MICAL1 reactivation in a short window rapidly disrupts cued fear memory. (A) Schematic of the experimental design. (B-E) The effect of MICAL1 reactivation by recombinant mouse SEMA3A on fear memory retrieval was examined. Injection of recombinant mouse SEMA3A into the BLA at (B) 0.5 h, but not at (C) 1 h, (D) 2 h and (E) 24 h post-conditioning, significantly attenuated freezing behavior on retrieval (n = 8 mice per group).
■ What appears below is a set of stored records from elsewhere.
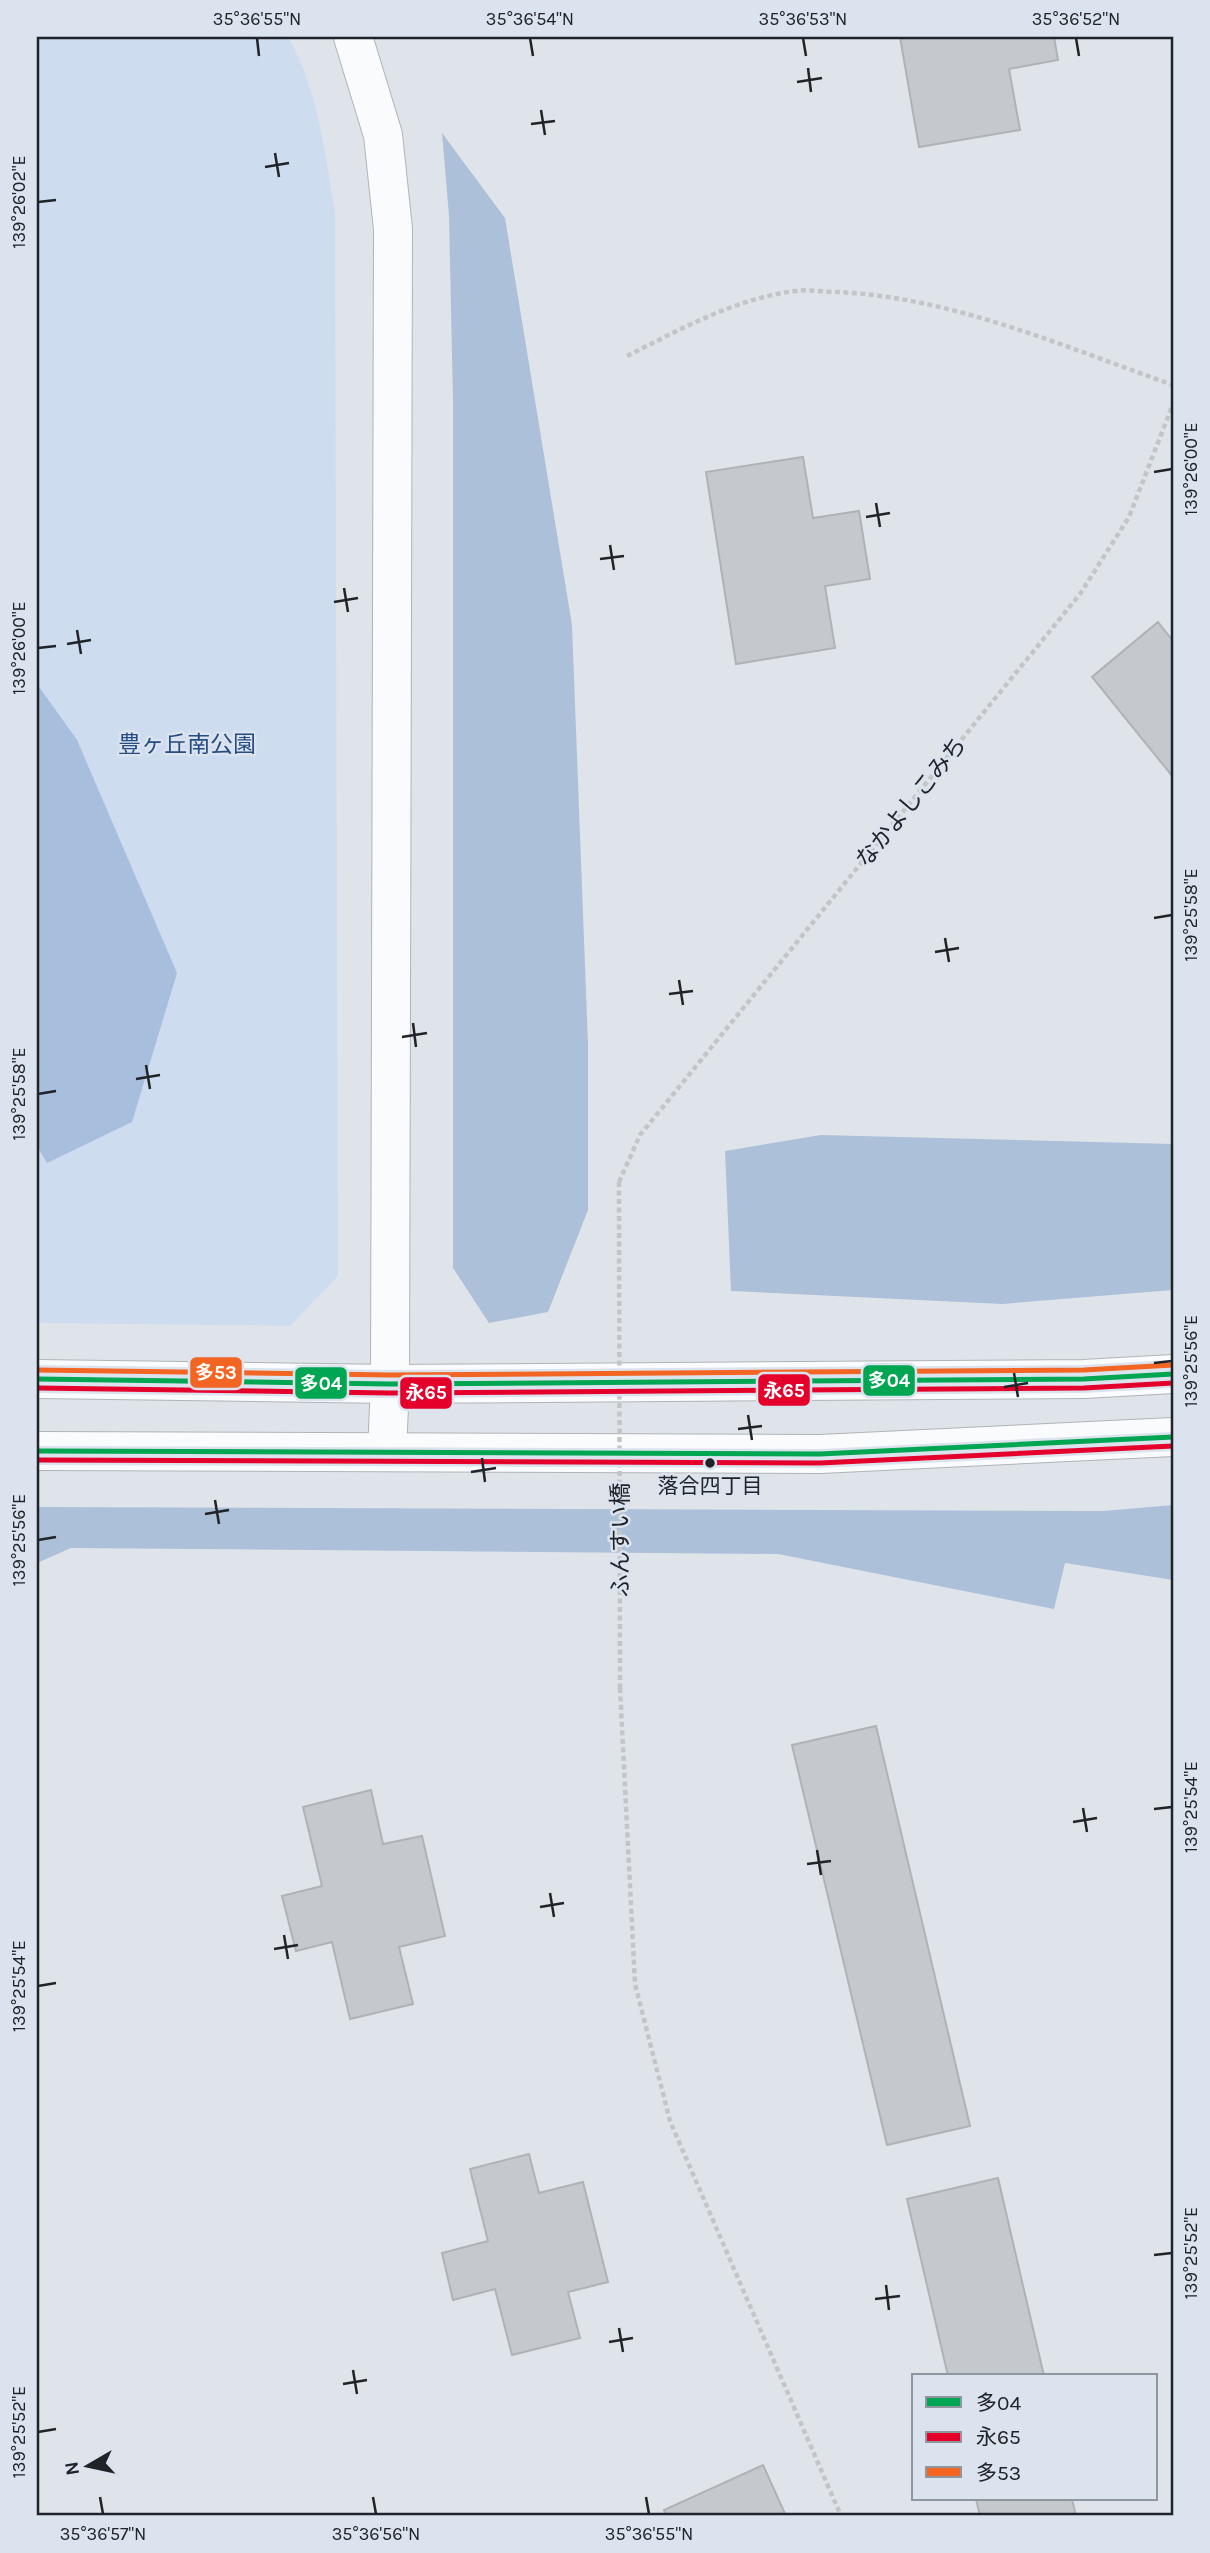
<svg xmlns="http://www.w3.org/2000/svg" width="1210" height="2553" viewBox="0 0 1210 2553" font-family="Karla,'Noto Sans JP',sans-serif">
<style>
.green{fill:#cedcf0}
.forest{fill:#adc0d9}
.water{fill:#a7bedc}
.building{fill:#c5c9cd;stroke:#afb2b7;stroke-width:2}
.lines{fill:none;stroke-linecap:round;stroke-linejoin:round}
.tertiary-casing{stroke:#b0b4b8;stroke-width:40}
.path{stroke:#c4c5c7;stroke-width:4.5;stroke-dasharray:5 3.5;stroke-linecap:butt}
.tertiary{stroke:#fafbfc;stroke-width:38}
.path-bridge{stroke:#c4c5c7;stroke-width:4.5;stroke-dasharray:5 3.5;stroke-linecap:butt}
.bus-1-casing{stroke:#dbe3ee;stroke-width:10}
.bus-2-casing{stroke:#dbe3ee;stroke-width:10}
.bus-3-casing{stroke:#dbe3ee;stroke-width:10}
.bus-1{stroke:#00a651;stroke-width:5}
.bus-2{stroke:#e4002b;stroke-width:5}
.bus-3{stroke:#f26522;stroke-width:5}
.ticks{fill:none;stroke:#202327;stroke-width:2.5}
.bus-dot{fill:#202327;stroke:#dbe3ee;stroke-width:2.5}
.labels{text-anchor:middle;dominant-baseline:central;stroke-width:5;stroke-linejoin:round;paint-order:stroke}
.bus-label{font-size:21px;fill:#202327;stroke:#dbe3ee}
.park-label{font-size:23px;fill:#264d82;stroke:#dbe3ee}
.street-label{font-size:23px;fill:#202327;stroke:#dbe3ee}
.line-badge{stroke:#dbe3ee;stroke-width:2.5}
.badge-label{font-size:19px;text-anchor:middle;font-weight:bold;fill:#fff}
.neatline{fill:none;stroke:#202327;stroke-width:2.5}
.ticks-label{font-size:18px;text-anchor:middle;fill:#202327}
</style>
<rect width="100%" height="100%" fill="#dfe4ea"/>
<path class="green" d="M37,37h251c30,52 37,116 47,175l3,1064 -48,50 -253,-3z"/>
<g class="forest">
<path d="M442,133l63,85 67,407 16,419v166l-40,102 -59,11 -36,-55v-866l-4,-186z"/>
<path d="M821,1135l352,9v146l-171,14 -271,-13 -6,-140z"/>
<path d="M1173,1505v75l-108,-17 -11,46 -276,-55 -707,-6 -34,15v-56l1066,4z"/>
</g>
<path class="water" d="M37,684l40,56 100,233 -45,149 -85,41 -10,-17z"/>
<g class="building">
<path d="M900,37h154l4,23 -49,9 11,61 -101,17z"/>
<path d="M803,457l10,61 46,-7 11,68 -45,7 10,62 -99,16 -30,-192z"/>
<path d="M1158,622l15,19v136l-81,-100z"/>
<path d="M876,1726l94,400 -83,19 -95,-400z"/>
<path d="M371,1790l12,54 39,-8 23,100 -46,11 14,57 -63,15 -18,-77 -36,9 -14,-55 40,-10 -19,-79z"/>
<path d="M529,2154l10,39 44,-11 25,100 -40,10 12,46 -68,17 -17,-66 -42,11 -11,-47 46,-12 -18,-72z"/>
<path d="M998,2178l46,198h-96l-41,-177z"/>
<path d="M763,2465l23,51h-120l-2,-6z"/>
<path d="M976,2499h96l4,17h-96z"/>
</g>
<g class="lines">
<defs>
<g id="tertiary">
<path d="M353,37l30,98 10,94 -3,1155 -3,68"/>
<path d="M37,1379l353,5 694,-5 89,-5"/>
<path d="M37,1451l783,3 353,-17"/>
</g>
</defs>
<use href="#tertiary" class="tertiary-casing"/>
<g class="path">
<path d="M627,356c54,-27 107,-57 168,-65 13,-2 28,1 42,1 115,5 228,55 336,93"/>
<path d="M619,1182l21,-47 440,-541 49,-77 44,-113"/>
<path d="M620,1688l15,296 35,137 171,395"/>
</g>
<use href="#tertiary" class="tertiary"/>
<path class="path-bridge" d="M619,1182l1,506"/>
<defs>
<g id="bus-1">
<path d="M37,1379l353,5 694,-5 89,-5"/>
<path d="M37,1451l783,3 353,-17"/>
</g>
<g id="bus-2">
<path d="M37,1388l353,5 694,-5 89,-5"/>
<path d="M37,1460l783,3 353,-17"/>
</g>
<path id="bus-3" d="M37,1370l353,5 694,-5 89,-5"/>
</defs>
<use href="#bus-1" class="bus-1-casing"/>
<use href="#bus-2" class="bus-2-casing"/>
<use href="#bus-3" class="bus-3-casing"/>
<use href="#bus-1" class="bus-1"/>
<use href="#bus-2" class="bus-2"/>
<use href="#bus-3" class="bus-3"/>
</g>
<path class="ticks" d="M257,38l2,18M530,38l3,18M803,38l3,18M1076,38l3,18M808,68l3,24M797,82l25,-4M541,110l4,25M531,124l24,-3M275,153l4,24M265,167l24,-4M38,202l18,-2M1154,472l18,-3M876,503l4,24M866,517l24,-4M610,545l4,25M600,559l24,-3M344,588l4,24M334,602l24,-4M77,630l4,24M67,644l24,-4M38,648l18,-2M1154,918l18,-3M945,938l4,24M935,952l24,-4M679,980l4,25M669,994l24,-3M413,1023l3,24M402,1037l25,-4M146,1065l4,24M136,1079l24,-4M38,1094l18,-3M1154,1363l18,-2M1014,1373l4,24M1004,1387l24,-4M748,1415l4,25M738,1429l24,-3M482,1458l3,24M471,1472l25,-4M215,1500l4,24M205,1514l24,-4M38,1540l18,-3M1083,1808l4,24M1154,1809l18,-2M1073,1822l24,-4M817,1850l4,25M807,1864l24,-3M550,1893l4,24M540,1907l24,-4M284,1935l4,24M274,1949l24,-4M38,1986l18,-3M1154,2255l18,-2M886,2285l3,25M875,2299l25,-3M619,2328l4,24M609,2342l24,-4M353,2370l4,24M343,2384l24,-4M38,2432l18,-3M100,2497l3,17M373,2497l3,17M646,2497l3,17"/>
<circle class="bus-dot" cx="710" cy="1463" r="6"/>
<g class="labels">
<g class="bus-label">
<text x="710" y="1486">落合四丁目</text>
</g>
<g class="park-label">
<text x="187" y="744">豊ヶ丘南公園</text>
</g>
<g class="street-label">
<text transform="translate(911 802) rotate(-51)">なかよしこみち</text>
<text transform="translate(620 1540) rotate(-90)">ふんすい橋</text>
</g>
</g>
<g class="line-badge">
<rect x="189" y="1356" width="54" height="33" rx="7" fill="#f26522"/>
<rect x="862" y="1364" width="54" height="33" rx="7" fill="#00a651"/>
<rect x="294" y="1366" width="54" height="34" rx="7" fill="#00a651"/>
<rect x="757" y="1373" width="54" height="34" rx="7" fill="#e4002b"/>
<rect x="399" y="1376" width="54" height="34" rx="7" fill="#e4002b"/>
</g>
<g class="badge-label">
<text x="216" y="1379">多53</text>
<text x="889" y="1387">多04</text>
<text x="321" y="1390">多04</text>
<text x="784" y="1397">永65</text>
<text x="426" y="1399">永65</text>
</g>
<rect width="1210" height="2553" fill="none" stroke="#dbe3ee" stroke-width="77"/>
<rect x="912" y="2374" width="245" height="126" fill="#dbe3ee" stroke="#90969e" stroke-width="2"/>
<rect x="926" y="2397" width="35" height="10" fill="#00a651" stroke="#90969e" stroke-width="2"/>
<text x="976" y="2410" font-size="21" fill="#202327">多04</text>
<rect x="926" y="2432" width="35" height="10" fill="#e4002b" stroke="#90969e" stroke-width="2"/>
<text x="976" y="2444" font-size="21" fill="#202327">永65</text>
<rect x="926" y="2467" width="35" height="10" fill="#f26522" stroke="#90969e" stroke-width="2"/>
<text x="976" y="2480" font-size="21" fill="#202327">多53</text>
<g transform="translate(88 2466) rotate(261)" stroke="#dbe3ee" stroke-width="5" paint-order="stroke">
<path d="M0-5L12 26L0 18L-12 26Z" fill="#202327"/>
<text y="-10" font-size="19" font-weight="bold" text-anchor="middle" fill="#202327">N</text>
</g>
<rect x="38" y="38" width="1134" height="2476" class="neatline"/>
<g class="ticks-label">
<text x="257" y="25">35°36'55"N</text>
<text x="530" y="25">35°36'54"N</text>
<text x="803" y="25">35°36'53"N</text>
<text x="1076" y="25">35°36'52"N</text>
<text transform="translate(19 202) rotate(-90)" y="6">139°26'02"E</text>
<text transform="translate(1191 469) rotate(-90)" y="6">139°26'00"E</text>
<text transform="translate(19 648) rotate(-90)" y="6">139°26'00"E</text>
<text transform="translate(1191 915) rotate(-90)" y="6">139°25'58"E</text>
<text transform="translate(19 1094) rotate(-90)" y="6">139°25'58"E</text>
<text transform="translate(1191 1361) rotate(-90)" y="6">139°25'56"E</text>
<text transform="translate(19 1540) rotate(-90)" y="6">139°25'56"E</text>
<text transform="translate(1191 1807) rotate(-90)" y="6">139°25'54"E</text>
<text transform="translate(19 1986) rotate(-90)" y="6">139°25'54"E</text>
<text transform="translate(1191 2253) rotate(-90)" y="6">139°25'52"E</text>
<text transform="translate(19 2432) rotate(-90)" y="6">139°25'52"E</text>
<text x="103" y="2540">35°36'57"N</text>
<text x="376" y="2540">35°36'56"N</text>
<text x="649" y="2540">35°36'55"N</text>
</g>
</svg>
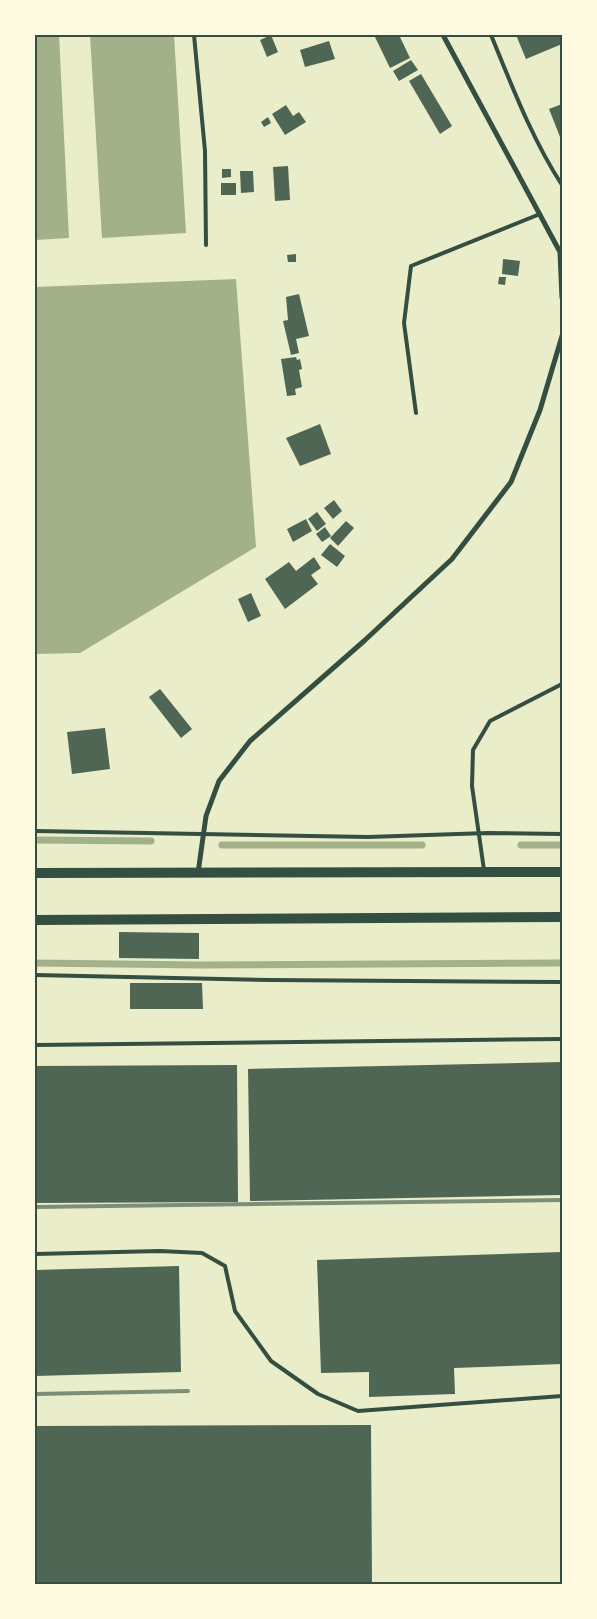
<svg xmlns="http://www.w3.org/2000/svg" width="597" height="1619" viewBox="0 0 597 1619" font-family="'Golos Text',sans-serif">
<style>
.water{fill:#a3b18a}
.lines{fill:none;stroke-linecap:round;stroke-linejoin:round}
.stream{stroke:#a3b18a;stroke-width:7}
.building{fill:#4f6655}
.service{stroke:#344e41;stroke-width:4}
.minor{stroke:#344e41;stroke-width:5}
.secondary{stroke:#344e41;stroke-width:10}
.rail{stroke:#7c8e77;stroke-width:4}
.neatline{fill:none;stroke:#344e41;stroke-width:2}
</style>
<rect width="100%" height="100%" fill="#e9edc9"/>
<g class="water">
<polygon points="35,35 59,35 69,238 35,240"/>
<polygon points="90,35 174,35 186,233 102,238"/>
<polygon points="236,279 256,547 80,653 35,654 35,287"/>
</g>
<g class="lines">
<g class="stream">
<polyline points="35,840 151,841"/>
<polyline points="222,845 422,845"/>
<polyline points="521,845 562,845"/>
<polyline points="35,963 200,965 562,963"/>
</g>
</g>
<g class="building">
<polygon points="271,35 278,52 267,57 260,40"/>
<polygon points="374,35 399,35 410,58 390,68"/>
<polygon points="516,35 562,35 562,44 526,59"/>
<polygon points="329,41 335,59 305,67 300,50"/>
<polygon points="411,60 418,70 399,81 393,71"/>
<polygon points="421,74 452,126 440,134 409,81"/>
<polygon points="562,104 562,142 549,109"/>
<polygon points="286,105 293,116 299,112 306,122 285,135 272,114"/>
<polygon points="268,117 271,123 264,127 261,122"/>
<polygon points="288,166 290,200 275,201 273,167"/>
<polygon points="222,169 231,169 231,177 222,178"/>
<polygon points="240,171 253,171 254,192 241,193"/>
<rect x="221" y="183" width="15" height="12"/>
<polygon points="296,254 296,262 288,262 287,255"/>
<polygon points="503,259 520,261 518,276 502,274"/>
<polygon points="499,277 506,277 505,285 498,284"/>
<polygon points="299,294 309,336 296,339 299,353 291,355 283,321 288,320 286,297"/>
<polygon points="296,357 297,360 300,359 302,369 299,370 302,387 295,389 296,395 287,396 281,359"/>
<polygon points="320,424 331,454 300,466 286,438"/>
<polygon points="334,500 342,511 333,519 324,508"/>
<polygon points="317,512 326,524 317,531 308,519"/>
<polygon points="306,519 312,531 293,542 287,529"/>
<polygon points="346,521 354,528 338,546 330,538"/>
<polygon points="325,527 331,536 322,542 316,534"/>
<polygon points="330,544 345,556 337,567 321,555"/>
<polygon points="314,557 321,568 311,575 318,584 285,609 265,579 289,562 296,571"/>
<polygon points="251,593 261,616 248,622 238,599"/>
<polygon points="160,689 192,729 181,738 149,697"/>
<polygon points="105,728 110,769 72,774 67,732"/>
<polygon points="119,932 199,933 199,959 119,958"/>
<polygon points="130,983 202,983 203,1009 130,1009"/>
<polygon points="562,1062 562,1195 250,1201 248,1069"/>
<polygon points="237,1065 238,1202 35,1203 35,1066"/>
<polygon points="562,1252 562,1364 454,1368 455,1394 369,1397 369,1372 321,1373 317,1260"/>
<polygon points="179,1266 181,1372 35,1376 35,1270"/>
<polygon points="371,1425 372,1584 35,1584 35,1426"/>
</g>
<g class="lines">
<g class="service">
<polyline points="194,35 205,151 206,245"/>
<path d="M491 35C512 86 532 139 562 185"/>
<polyline points="416,413 404,323 411,266 540,214"/>
<polyline points="35,831 368,837 488,833 562,834"/>
<polyline points="484,870 472,786 473,750 490,721 562,684"/>
<polyline points="35,975 270,980 562,982"/>
<polyline points="35,1045 562,1039"/>
<polyline points="35,1254 160,1251 202,1253 225,1266 235,1311 271,1361 318,1394 358,1411 562,1396"/>
</g>
<g class="minor">
<polyline points="443,35 560,252 562,298"/>
<polyline points="198,873 206,816 219,781 250,741 364,641 452,559 511,482 540,410 562,336"/>
</g>
<g class="secondary">
<polyline points="35,873 562,872"/>
<polyline points="35,920 562,917"/>
</g>
<g class="rail">
<polyline points="35,1207 562,1200"/>
<polyline points="35,1394 188,1391"/>
</g>
</g>
<rect width="597" height="1619" fill="none" stroke="#fefae0" stroke-width="72"/>
<rect x="36" y="36" width="525" height="1547" class="neatline"/>
</svg>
Two-way ANOVA with Bonferroni's multiple comparisons post hoc tests (left) or two-tailed, unpaired t tests (right) (B-E). ∗p < 0.05. Data are presented as the mean ± SEM.

Fig. 8

A working model illustrating how F-actin methionine oxidation dynamics regulates traumatic memories. Traumatic events lead to a down-regulation of MICAL1 expression and an up-regulation of MsrB1 expression in the BLA, resulting in a decrease in F-actin methionine oxidation and an increase in dendritic spine density, which confers long-lasting retention of traumatic memories. Re-activation of MICAL1 counteracts the increase in the actin assembly and dendritic spine complexity in the BLA, thereby inhibiting the retention of traumatic memories.